A parent’s quandary

By Hugh Gusterson | February 20, 2007

When it comes to war and social issues, what do we tell the children?

“Shame on you, doing that to your child,” the jogger yelled at me as he ran past my son and I.

What had I done to my five-year-old son? Spanked him? Left him alone on the street while I
went into a store?

No. I had taken him to a protest on the National Mall against the Iraq War. As we emerged
from our local Metro station, my son was grinning and clutching an antiwar sign.

   

I understand where the jogger was coming from. I remember many years ago watching the
documentary
In the Nuclear Shadow: What Can the Children Tell Us? I felt uncomfortable that what the
tweens and young teens had to tell us was what they had been programmed by their antinuclear
parents to say. Let children be children, I thought to myself; let them find their own views as
they grow up.

More recently, I watched the documentary
Jesus Camp and felt a rising disgust as I watched an auditorium full of prepubescent kids
being indoctrinated on the evils of abortion, then a scene from the frontiers of homeschooling
where kids were told that the Bible settled once and for all that we did not descend from apes.
There was no pretense of exposing them to the other side of the argument. It was like watching a
Christian version of Soviet pioneer camp.

A few days before the rally against the Iraq War, thousands of protesters, many from the
Jesus Camp world, converged on the Capitol for the annual pro-life rally. Several of them
brought their children with them. I wondered if the jogger thought they should be ashamed, too.

Two weeks before the Iraq War protest, my son’s kindergarten class at the local public school
learned about Martin Luther King Jr. They were given a Martin Luther King coloring book and told
that he was a great American who made sure everyone would be treated equally. I wonder if the kids
learned about his opposition to the Vietnam War.

Before we set off for the rally, I explained to my son that the antiwar protesters would
gather where King had addressed the March on Washington.

When we got to the Mall, it was remarkable to see tens of thousands of protesters–an
enormous, jubilant sea of brightly colored humanity–stretching over several city blocks. Yet they
seemed dwarfed by the Capitol Building behind them. “This is what democracy looks like,” the
protesters were chanting. I tried to explain to my five year old what democracy was and what
happened in that magnificent white building towering over us.
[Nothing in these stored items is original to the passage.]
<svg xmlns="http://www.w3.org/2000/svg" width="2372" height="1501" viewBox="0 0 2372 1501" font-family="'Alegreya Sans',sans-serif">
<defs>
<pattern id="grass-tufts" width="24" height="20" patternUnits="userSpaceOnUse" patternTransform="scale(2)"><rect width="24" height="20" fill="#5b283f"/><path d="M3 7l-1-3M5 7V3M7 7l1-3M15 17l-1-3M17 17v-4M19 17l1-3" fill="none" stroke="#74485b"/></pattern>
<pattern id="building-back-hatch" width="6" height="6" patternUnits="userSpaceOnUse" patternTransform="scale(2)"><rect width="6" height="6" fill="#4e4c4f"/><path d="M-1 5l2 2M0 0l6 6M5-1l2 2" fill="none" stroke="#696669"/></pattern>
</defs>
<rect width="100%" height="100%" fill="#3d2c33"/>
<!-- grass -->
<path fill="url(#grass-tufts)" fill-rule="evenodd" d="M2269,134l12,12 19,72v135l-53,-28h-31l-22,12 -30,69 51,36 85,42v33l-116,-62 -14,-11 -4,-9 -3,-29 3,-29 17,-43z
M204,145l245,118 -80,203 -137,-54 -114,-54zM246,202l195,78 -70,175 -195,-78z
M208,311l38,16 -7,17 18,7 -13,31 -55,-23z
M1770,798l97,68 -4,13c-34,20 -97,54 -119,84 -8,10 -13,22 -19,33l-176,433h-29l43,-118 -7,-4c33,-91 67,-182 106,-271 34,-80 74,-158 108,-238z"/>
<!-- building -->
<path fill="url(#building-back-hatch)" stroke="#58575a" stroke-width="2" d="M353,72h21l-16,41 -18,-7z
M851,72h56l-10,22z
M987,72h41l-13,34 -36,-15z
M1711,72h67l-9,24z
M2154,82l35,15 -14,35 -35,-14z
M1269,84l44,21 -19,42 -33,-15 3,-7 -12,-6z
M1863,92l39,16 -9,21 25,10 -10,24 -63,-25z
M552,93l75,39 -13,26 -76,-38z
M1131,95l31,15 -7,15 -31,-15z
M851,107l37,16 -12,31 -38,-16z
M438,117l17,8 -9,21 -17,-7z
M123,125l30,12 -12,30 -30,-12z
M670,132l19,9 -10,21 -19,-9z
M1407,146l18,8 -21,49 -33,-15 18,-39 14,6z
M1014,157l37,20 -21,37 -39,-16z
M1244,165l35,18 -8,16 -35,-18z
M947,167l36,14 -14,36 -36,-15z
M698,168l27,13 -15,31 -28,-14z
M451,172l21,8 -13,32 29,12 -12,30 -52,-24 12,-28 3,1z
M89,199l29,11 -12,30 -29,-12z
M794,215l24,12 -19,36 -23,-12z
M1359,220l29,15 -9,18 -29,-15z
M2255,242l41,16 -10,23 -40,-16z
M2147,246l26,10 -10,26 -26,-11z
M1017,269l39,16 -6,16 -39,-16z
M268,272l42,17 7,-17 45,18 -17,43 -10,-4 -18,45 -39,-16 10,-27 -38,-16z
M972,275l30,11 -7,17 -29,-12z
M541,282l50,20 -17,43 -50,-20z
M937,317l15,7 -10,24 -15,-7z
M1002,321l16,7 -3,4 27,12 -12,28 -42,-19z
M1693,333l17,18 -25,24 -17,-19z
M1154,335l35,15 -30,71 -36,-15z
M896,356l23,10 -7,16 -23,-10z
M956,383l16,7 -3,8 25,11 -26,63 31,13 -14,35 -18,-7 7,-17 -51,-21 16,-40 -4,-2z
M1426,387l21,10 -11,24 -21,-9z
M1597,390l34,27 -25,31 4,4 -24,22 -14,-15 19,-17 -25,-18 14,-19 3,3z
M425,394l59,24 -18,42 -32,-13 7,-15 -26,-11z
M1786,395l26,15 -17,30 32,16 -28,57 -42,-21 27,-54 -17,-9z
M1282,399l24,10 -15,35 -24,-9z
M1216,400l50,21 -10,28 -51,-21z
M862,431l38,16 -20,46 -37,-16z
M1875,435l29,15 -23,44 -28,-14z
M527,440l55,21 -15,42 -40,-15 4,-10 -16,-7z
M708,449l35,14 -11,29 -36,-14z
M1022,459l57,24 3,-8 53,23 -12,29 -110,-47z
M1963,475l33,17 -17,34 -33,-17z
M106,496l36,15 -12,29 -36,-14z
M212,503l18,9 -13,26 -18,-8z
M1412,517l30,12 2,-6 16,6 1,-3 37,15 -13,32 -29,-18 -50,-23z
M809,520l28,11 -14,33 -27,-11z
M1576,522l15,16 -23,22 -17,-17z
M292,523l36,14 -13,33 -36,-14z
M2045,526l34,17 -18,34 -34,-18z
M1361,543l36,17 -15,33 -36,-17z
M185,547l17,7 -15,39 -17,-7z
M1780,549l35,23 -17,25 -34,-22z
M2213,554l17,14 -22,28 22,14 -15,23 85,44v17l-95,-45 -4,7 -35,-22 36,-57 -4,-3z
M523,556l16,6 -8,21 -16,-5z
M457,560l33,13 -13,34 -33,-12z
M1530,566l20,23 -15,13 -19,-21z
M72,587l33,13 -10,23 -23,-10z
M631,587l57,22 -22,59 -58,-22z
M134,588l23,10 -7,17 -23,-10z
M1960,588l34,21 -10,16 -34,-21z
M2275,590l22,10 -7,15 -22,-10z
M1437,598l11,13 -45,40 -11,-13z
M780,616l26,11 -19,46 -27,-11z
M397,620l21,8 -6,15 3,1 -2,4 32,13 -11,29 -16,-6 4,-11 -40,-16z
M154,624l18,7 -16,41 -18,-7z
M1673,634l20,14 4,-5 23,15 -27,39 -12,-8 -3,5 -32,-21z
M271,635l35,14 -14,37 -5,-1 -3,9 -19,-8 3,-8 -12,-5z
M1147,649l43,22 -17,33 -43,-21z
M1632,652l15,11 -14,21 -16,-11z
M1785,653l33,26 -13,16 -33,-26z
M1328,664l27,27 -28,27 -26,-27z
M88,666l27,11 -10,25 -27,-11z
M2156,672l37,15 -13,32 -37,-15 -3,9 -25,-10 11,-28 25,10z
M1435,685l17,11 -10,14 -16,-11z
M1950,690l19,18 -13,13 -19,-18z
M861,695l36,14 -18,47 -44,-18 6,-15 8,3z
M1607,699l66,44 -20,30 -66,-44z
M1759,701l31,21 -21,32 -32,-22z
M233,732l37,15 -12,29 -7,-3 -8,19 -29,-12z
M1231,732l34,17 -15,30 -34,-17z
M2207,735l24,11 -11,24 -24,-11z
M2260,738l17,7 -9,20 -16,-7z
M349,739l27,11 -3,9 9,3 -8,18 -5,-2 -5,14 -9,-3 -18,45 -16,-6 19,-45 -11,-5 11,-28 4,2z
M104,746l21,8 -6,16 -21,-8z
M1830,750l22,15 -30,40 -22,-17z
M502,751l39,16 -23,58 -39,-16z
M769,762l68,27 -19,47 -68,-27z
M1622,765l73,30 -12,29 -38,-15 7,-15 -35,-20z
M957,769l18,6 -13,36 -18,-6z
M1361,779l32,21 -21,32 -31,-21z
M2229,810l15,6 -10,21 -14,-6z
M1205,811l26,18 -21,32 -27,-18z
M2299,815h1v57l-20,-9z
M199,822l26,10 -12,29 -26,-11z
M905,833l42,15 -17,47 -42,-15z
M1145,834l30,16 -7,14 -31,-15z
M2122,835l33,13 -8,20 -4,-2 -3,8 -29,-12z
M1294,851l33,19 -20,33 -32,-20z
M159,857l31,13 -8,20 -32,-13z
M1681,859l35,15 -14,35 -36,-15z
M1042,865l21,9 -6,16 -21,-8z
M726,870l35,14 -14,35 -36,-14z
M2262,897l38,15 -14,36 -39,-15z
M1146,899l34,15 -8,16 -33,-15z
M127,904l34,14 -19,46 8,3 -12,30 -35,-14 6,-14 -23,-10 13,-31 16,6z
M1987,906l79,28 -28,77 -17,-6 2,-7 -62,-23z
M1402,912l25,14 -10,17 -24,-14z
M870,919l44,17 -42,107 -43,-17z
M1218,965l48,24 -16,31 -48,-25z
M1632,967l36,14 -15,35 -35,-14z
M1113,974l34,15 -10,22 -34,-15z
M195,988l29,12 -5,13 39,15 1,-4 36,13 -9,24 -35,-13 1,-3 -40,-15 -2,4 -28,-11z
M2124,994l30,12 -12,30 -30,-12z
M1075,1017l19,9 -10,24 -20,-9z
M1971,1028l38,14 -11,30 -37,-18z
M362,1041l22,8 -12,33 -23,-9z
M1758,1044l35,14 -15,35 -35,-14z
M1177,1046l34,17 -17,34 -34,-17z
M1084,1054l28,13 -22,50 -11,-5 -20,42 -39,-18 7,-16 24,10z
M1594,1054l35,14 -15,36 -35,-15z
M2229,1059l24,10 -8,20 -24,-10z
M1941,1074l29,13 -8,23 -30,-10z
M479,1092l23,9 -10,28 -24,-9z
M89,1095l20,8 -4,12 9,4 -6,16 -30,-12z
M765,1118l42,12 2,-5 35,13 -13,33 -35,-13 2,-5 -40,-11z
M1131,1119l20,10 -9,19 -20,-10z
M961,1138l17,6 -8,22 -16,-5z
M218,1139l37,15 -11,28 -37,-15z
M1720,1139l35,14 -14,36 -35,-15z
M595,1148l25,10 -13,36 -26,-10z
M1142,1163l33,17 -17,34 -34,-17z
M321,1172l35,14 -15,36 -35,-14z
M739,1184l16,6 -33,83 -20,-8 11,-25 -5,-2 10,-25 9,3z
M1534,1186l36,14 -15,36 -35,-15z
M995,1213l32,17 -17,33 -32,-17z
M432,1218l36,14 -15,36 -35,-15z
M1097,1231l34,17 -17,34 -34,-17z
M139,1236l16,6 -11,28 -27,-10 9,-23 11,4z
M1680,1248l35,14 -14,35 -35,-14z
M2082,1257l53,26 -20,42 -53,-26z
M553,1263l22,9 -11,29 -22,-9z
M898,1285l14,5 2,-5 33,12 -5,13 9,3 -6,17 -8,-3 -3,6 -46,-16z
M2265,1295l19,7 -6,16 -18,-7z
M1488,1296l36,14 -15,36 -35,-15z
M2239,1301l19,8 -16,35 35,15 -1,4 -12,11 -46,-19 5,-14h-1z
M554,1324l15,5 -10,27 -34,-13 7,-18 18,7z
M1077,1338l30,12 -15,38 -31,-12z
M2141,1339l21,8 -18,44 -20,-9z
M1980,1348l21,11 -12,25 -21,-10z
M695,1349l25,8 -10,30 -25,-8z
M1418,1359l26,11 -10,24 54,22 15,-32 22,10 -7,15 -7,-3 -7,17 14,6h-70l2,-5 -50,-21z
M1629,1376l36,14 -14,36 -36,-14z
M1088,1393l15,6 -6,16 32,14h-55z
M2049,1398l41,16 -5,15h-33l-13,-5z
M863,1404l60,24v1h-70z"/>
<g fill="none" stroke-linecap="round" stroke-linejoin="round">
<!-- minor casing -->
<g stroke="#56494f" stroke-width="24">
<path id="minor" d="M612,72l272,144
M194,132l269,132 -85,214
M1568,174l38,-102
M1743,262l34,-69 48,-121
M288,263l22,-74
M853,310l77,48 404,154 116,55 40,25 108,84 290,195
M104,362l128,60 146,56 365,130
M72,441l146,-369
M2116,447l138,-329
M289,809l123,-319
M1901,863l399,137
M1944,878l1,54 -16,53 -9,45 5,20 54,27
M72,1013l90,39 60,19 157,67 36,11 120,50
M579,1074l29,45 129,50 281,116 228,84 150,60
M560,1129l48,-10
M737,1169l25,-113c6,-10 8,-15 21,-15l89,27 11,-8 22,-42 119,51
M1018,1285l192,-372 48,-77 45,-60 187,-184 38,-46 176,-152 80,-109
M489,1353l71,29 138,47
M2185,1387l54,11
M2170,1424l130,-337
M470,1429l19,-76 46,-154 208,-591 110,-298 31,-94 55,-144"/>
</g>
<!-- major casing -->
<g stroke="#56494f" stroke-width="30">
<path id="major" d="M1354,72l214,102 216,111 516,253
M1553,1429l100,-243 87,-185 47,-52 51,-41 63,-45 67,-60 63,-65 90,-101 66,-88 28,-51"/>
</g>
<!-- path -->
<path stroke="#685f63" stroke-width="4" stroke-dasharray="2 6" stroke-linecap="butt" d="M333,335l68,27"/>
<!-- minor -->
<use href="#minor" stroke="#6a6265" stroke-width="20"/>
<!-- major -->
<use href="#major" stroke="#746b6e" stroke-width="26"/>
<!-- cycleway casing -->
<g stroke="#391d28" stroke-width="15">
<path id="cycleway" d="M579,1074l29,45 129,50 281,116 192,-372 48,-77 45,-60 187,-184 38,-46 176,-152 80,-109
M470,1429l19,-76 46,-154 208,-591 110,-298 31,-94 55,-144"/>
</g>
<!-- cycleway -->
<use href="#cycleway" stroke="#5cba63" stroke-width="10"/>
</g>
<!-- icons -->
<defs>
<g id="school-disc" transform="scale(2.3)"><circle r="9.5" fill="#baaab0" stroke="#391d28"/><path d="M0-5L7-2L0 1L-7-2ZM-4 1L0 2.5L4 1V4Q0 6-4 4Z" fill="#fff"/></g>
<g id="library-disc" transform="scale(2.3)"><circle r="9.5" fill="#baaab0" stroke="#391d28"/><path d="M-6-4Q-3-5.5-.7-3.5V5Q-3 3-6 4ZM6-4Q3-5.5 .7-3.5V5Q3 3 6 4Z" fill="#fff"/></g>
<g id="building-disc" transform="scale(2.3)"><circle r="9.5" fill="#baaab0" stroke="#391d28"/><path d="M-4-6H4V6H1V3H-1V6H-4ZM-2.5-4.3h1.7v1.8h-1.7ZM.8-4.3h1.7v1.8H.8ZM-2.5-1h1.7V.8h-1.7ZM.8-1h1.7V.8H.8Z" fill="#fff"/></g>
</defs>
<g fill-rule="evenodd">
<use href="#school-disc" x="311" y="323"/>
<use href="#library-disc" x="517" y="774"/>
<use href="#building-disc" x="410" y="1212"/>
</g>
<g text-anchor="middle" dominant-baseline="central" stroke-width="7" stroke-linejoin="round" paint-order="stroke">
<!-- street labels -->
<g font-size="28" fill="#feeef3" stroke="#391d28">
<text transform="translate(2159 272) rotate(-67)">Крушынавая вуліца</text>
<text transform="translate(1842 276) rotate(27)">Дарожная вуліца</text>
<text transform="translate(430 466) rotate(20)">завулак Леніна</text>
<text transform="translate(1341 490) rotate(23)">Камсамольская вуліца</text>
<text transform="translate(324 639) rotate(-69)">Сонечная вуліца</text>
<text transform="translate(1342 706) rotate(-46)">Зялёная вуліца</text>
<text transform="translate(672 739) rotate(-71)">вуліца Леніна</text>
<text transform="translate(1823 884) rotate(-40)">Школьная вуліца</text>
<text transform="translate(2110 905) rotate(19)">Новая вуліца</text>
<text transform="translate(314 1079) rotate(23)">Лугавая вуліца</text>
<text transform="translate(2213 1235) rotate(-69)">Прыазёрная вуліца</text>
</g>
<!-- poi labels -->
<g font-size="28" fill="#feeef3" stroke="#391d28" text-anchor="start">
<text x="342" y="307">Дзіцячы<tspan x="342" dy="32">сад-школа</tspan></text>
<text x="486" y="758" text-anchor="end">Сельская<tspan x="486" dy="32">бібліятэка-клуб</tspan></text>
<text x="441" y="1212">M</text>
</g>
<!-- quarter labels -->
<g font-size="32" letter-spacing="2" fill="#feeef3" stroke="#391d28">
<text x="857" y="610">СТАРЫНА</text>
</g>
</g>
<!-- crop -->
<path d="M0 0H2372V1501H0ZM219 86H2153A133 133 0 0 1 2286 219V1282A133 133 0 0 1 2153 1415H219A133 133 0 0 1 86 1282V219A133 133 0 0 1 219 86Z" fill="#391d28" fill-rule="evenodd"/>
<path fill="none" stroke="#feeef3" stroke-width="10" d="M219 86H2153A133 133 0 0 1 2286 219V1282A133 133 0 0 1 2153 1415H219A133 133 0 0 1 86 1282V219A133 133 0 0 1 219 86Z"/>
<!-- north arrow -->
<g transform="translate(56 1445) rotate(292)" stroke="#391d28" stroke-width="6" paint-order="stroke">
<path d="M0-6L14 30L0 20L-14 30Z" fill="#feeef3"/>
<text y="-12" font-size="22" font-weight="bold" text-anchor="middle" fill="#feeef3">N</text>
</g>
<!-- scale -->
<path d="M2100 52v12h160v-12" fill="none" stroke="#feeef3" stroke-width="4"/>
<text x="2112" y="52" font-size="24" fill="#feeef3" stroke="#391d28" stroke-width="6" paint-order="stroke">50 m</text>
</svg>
My son mainly enjoyed the colorful puppets and the sporadic drumming. He was bored to
distraction by the speeches. Since he cannot read, he could not appreciate the wit of many of the
signs at the protest: “Leave no child alive,” “I refuse to fight in a war started by a man who
refused to fight in a war,” “Killing one person is murder, killing 600,000 is foreign policy,” “I’m
not disturbing the peace, I’m disturbing the war,” “Surge the twins,” “How many lives per gallon?”
“The rapture is not an exit strategy,” “At least in Vietnam Bush had an exit strategy,” “What part
of NO-vember don’t you understand?” and “They may have elected him president, but who made him
emperor?”

This is what democracy looks like.

But the sign that spoke loudest to me was not clever at all. “Schools not bombs,” it said
simply. During the last peace movement there was a popular bumper sticker that read, “It will be a
great day when our schools get all the money they need, and the air force has to hold a bake sale
to build a bomber.”

My son’s public school, just a few miles from the Capitol Building, is supposedly one of the
best public schools in Washington, D.C., but the toilets don’t work properly, the coat pegs are
falling out of the wall, and the teacher’s assistant in my son’s class quit because she was
underpaid. While the Pentagon gets $450 billion a year (with an extra $100 billion thrown in this
year for the Iraq War), parents at my son’s school sell Christmas trees in the cold rain, organize
auctions and fundraising dances after they come home from work, and beg local businesses to donate
to the school, arduously raising money dollar by dollar for books and teachers’ aides.

This is why, far from being ashamed, I felt that I was honoring my son by taking him to the
protest. And honoring Martin Luther King. He said, “A society that spends more money on military
defense than on programs of social uplift is approaching spiritual death.”

When we got home, my son insisted on putting the sign he acquired at the protest in our front
window. The words “escalation: wrong way” framed the red and white traffic symbol for “no entry.” I
asked my son what the sign meant. “It’s telling people not to park in our driveway,” he said.

Let this child be a child a little longer.